I am working on an application that needs to be compatible with Android 2.3 (Gingerbread), and the device I'm using for development tests is a Motorola Atrix MB860 running Android 2.3.6.
In this device I get roughly 40MB of maximum heap space and as far as I could realize, my app uses around 33MB, but I get an OutOfMemoryError
exception anyway.
Basically, the part of my code that matters to this issue creates a large String
(8MB - I know it's rather big, but if it's too small it won't satisfy one of the requirements) and then goes on to create 2 threads that use such string to write to a certain memory space concurrently.
Here is the code:
// Create random string
StringBuilder sb = new StringBuilder();
sb.ensureCapacity(8388608); // ensuring 8 MB is allocated on the heap for the StringBuilder object
for (long i = 0; i < DATA_SIZE; i++) {
char c = chars[new Random().nextInt(chars.length)];
sb.append(c);
}
String randomByteString = sb.toString();
ExecutorService executor = Executors.newFixedThreadPool(2);
for (int i = 0; i < 2; i++) {
Runnable worker = new SlidingBubbles(param1, param2, randomByteString)
executor.execute(worker);
}
// This will make the executor accept no new threads
// and finish all existing threads in the queue
executor.shutdown();
// Wait until all threads are finish
while(!executor.isTerminated()) {
// wait for bubble threads to finish working...
}
and the threads' routine:
private class SlidingBubbles implements Runnable {
private int param1, param2;
private String randomByteString;
private final Object mSignal = new Object();
private volatile long tempBytesWritten = 0;
private volatile long totalBytesWritten = 0;
public SlidingBubbles(int param1, int param2, String randomByteString) {
this.param1= param1;
this.param2= param2;
this.randomByteString = randomByteString;
}
private void doIt() {
File file = null;
RandomAccessFile randomAccessFile = null;
FileChannel fc = null;
try {
while(param1> 0) {
// Instantiate the 1st bubble file
file = new File(TARGET_DIR, String.valueOf(Calendar.getInstance().getTimeInMillis()));
while(param2 > 0) {
randomAccessFile = new RandomAccessFile(file, "rwd");
fc = randomAccessFile.getChannel();
fc.position(fc.size());
synchronized (mSignal) {
tempBytesWritten = fc.write(ByteBuffer.wrap(randomByteString.getBytes()));
totalBytesWritten += tempBytesWritten;
}
// some other things that don't matter
}
@Override
public void run() {
wipe();
}
}
Awkwardly (to me), on the 30th line of the thread routine (tempBytesWritten = fc.write(ByteBuffer.wrap(randomByteString.getBytes()));
), the 2nd thread ("pool-1-thread-2") launches the exception, exits, and the 1st thread ("pool-1-thread-1") continues (actually, starts) executing normally.

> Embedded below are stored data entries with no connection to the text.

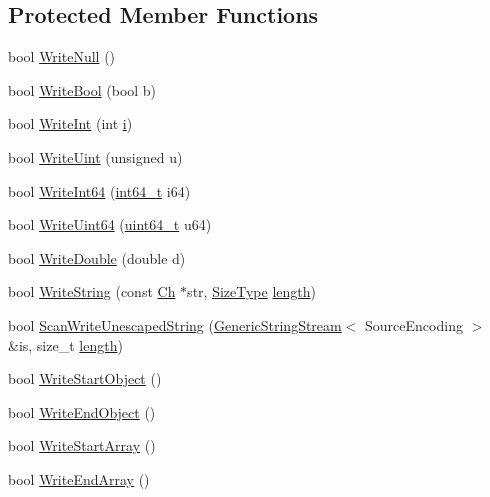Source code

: \subsection*{Protected Member Functions}
\begin{DoxyCompactItemize}
\item 
bool \hyperlink{classWriter_a44862b3eba8d84b909c69aba875c9f4d}{Write\+Null} ()
\item 
bool \hyperlink{classWriter_a42ad68b6950431bb8ca0199568546eaf}{Write\+Bool} (bool b)
\item 
bool \hyperlink{classWriter_a31d0feda654ca245c41462be7dc59998}{Write\+Int} (int \hyperlink{game__play__state_8cpp_acb559820d9ca11295b4500f179ef6392}{i})
\item 
bool \hyperlink{classWriter_a2861227e93707d1478d2cf56644dca3b}{Write\+Uint} (unsigned u)
\item 
bool \hyperlink{classWriter_aa58d3f80c06394648de5055ecfb41587}{Write\+Int64} (\hyperlink{stdint_8h_a414156feea104f8f75b4ed9e3121b2f6}{int64\+\_\+t} i64)
\item 
bool \hyperlink{classWriter_ad07b325157220e3aa791c1c8c904021e}{Write\+Uint64} (\hyperlink{stdint_8h_aec6fcb673ff035718c238c8c9d544c47}{uint64\+\_\+t} u64)
\item 
bool \hyperlink{classWriter_ae7a0fc4740681d845d92c1213bd25aa1}{Write\+Double} (double d)
\item 
bool \hyperlink{classWriter_acda4412ef5f4cac6e89f9544e4b10f70}{Write\+String} (const \hyperlink{classWriter_ab08bff5fd2daec65f4a78779ca3d2139}{Ch} $\ast$str, \hyperlink{rapidjson_8h_a5ed6e6e67250fadbd041127e6386dcb5}{Size\+Type} \hyperlink{imgui__impl__opengl3__loader_8h_a011fc24f10426c01349e94a4edd4b0d5}{length})
\item 
bool \hyperlink{classWriter_a94140803bba7863a1b39c936bbe6d262}{Scan\+Write\+Unescaped\+String} (\hyperlink{structGenericStringStream}{Generic\+String\+Stream}$<$ Source\+Encoding $>$ \&is, size\+\_\+t \hyperlink{imgui__impl__opengl3__loader_8h_a011fc24f10426c01349e94a4edd4b0d5}{length})
\item 
bool \hyperlink{classWriter_a81c72a2eecd47e042f56ca93a27a5cb1}{Write\+Start\+Object} ()
\item 
bool \hyperlink{classWriter_a7e3f6760a50a72f4217a9b2d625c43ee}{Write\+End\+Object} ()
\item 
bool \hyperlink{classWriter_a3c3560a96cac58f98f4a74d6cb227204}{Write\+Start\+Array} ()
\item 
bool \hyperlink{classWriter_aabda2df1be6e83cef416e9b1f042e8f4}{Write\+End\+Array} ()

\end{DoxyCompactItemize}
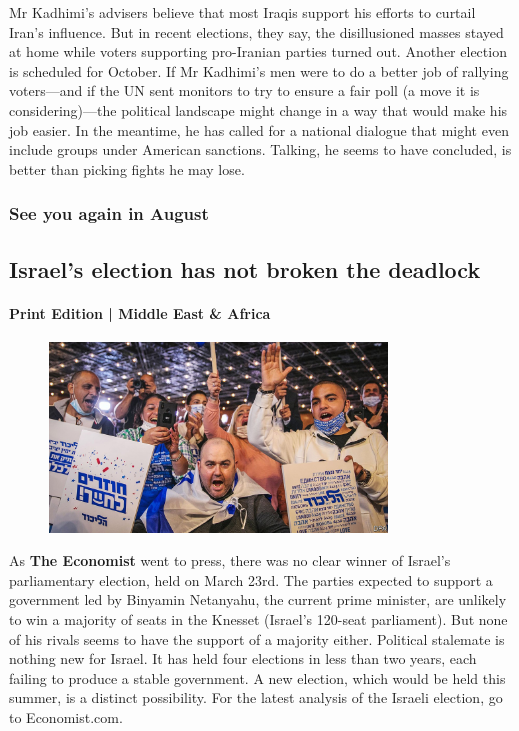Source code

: \documentclass{article}
\begin{document}
Mr Kadhimi's advisers believe that most Iraqis support his efforts to curtail Iran's influence. But in recent elections, they say, the disillusioned masses stayed at home while voters supporting pro-Iranian parties turned out. Another election is scheduled for October. If Mr Kadhimi's men were to do a better job of rallying voters---and if the UN sent monitors to try to ensure a fair poll (a move it is considering)---the political landscape might change in a way that would make his job easier. In the meantime, he has called for a national dialogue that might even include groups under American sanctions. Talking, he seems to have concluded, is better than picking fights he may lose.{} 
\clearpage
\subsubsection{See you again in August }
\subsection{Israel's election has not broken the deadlock }
\paragraph{Print Edition | Middle East \& Africa  \quad \color{gray}{Mar 25th 2021 }}
\begin{figure}[h]
\centering
\includegraphics[width=0.8\textwidth]{images/20210327_MAP002_0.jpg}
\end{figure}
As \textbf{The Economist} went to press, there was no clear winner of Israel's parliamentary election, held on March 23rd. The parties expected to support a government led by Binyamin Netanyahu, the current prime minister, are unlikely to win a majority of seats in the Knesset (Israel's 120-seat parliament). But none of his rivals seems to have the support of a majority either. Political stalemate is nothing new for Israel. It has held four elections in less than two years, each failing to produce a stable government. A new election, which would be held this summer, is a distinct possibility. For the latest analysis of the Israeli election, go to Economist.com. 
\clearpage
\end{document}
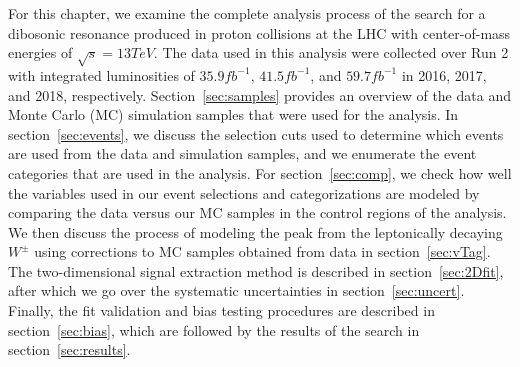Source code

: For this chapter, we examine the complete analysis process of the search for a dibosonic resonance produced in proton collisions at the LHC with center-of-mass energies of $\sqrt{s}=13\unit{TeV}$.
The data used in this analysis were collected over Run 2 with integrated luminosities of $35.9\unit{fb^{-1}}$, $41.5\unit{fb^{-1}}$, and $59.7\unit{fb^{-1}}$ in 2016, 2017, and 2018, respectively.
Section~\ref{sec:samples} provides an overview of the data and Monte Carlo (MC) simulation samples that were used for the analysis.
In section~\ref{sec:events}, we discuss the selection cuts used to determine which events are used from the data and simulation samples, and we enumerate the event categories that are used in the analysis.
For section~\ref{sec:comp}, we check how well the variables used in our event selections and categorizations are modeled by comparing the data versus our MC samples in the control regions of the analysis.
We then discuss the process of modeling the peak from the leptonically decaying $W^\pm$ using corrections to MC samples obtained from data in section~\ref{sec:vTag}.
The two-dimensional signal extraction method is described in section~\ref{sec:2Dfit}, after which we go over the systematic uncertainties in section~\ref{sec:uncert}.
Finally, the fit validation and bias testing procedures are described in section~\ref{sec:bias}, which are followed by the results of the search in section~\ref{sec:results}.
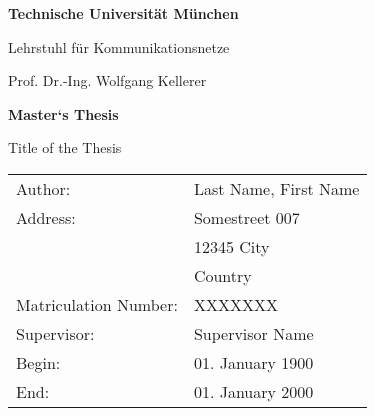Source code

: \documentclass[12pt,a4paper]{report}
\begin{document}
\thispagestyle{empty}
\newpage

\vspace{5cm}
\begin{center}
    \epsfxsize=4cm
\end{center}

\parbox{15cm}{\begin{center} {\sf\bf 
                               \Large  Technische Universität München
                                \smallskip

                               \Large Lehrstuhl für Kommunikationsnetze
                               \smallskip
                              }

                              {\sf \large Prof. Dr.-Ing. Wolfgang Kellerer} 
              \end{center}}  %

\vspace{4cm}

\begin{center}
        {\bf\Huge Master‘s Thesis} %
\end{center}

\begin{center}
        \settowidth{\baselineskip}{0.4cm}
        {\LARGE 
        Title of the Thesis
        }
\end{center}

\vfill         
{\settowidth{\baselineskip}{0.2cm}
\large\begin{tabular}[l]{ll}
Author: & Last Name, First Name\\
Address: & Somestreet 007\\
         & 12345 City\\
         & Country\\
Matriculation Number: & XXXXXXX\\
Supervisor: & Supervisor Name\\
Begin: & 01. January 1900\\
End: & 01. January 2000
\end{tabular}}





\tableofcontents  

\end{document}
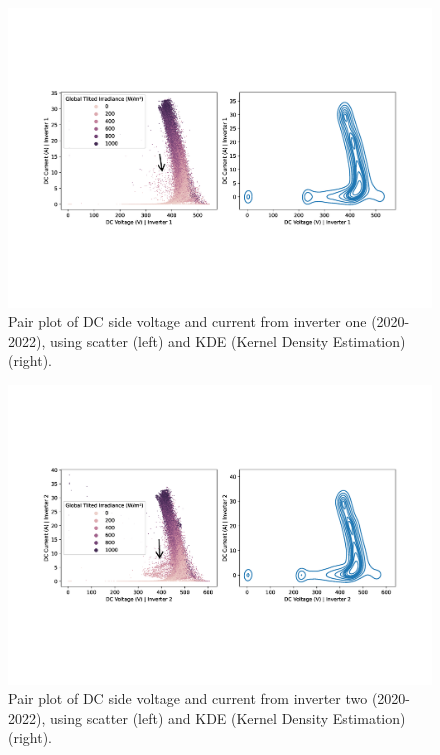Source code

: \begin{figure}[h!]
    \centering
    \includegraphics[width=\textwidth,trim={0 5.5cm 0cm 5.5cm},clip]{figures/chapter5/analysis/04_voltage_current_pairplot_kb_1_annotated.pdf}
    \caption{Pair plot of DC side voltage and current from inverter one (2020-2022), using scatter (left) and KDE (Kernel Density Estimation) (right).}
    \label{fig:eda_volt_curr_pair_kb_1}
\end{figure}

\begin{figure}[h!]
    \centering
    \includegraphics[width=\textwidth,trim={0 5.5cm 0cm 5.5cm},clip]{figures/chapter5/analysis/06_voltage_current_pairplot_kb_2_annotated.pdf}
    \caption{Pair plot of DC side voltage and current from inverter two (2020-2022), using scatter (left) and KDE (Kernel Density Estimation) (right).}
    \label{fig:eda_volt_curr_pair_kb_2}
\end{figure}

By the time the JVM is done allocating space for that large String
, the app is using 33MB of the heap. As you can see from the code, thatString
is created only once, but then used multiple times from both threads.
Shouldn't the threads be using just a reference to the String
rather than copying it? (which would, in this case, exceed the 40MB allowance).
I must also point out that it is (or at least seems to be, as far as my understanding goes) impossible to increase this heap space on Gingerbread (previous research).
Is there anything I'm missing? Any help is greatly appreciated.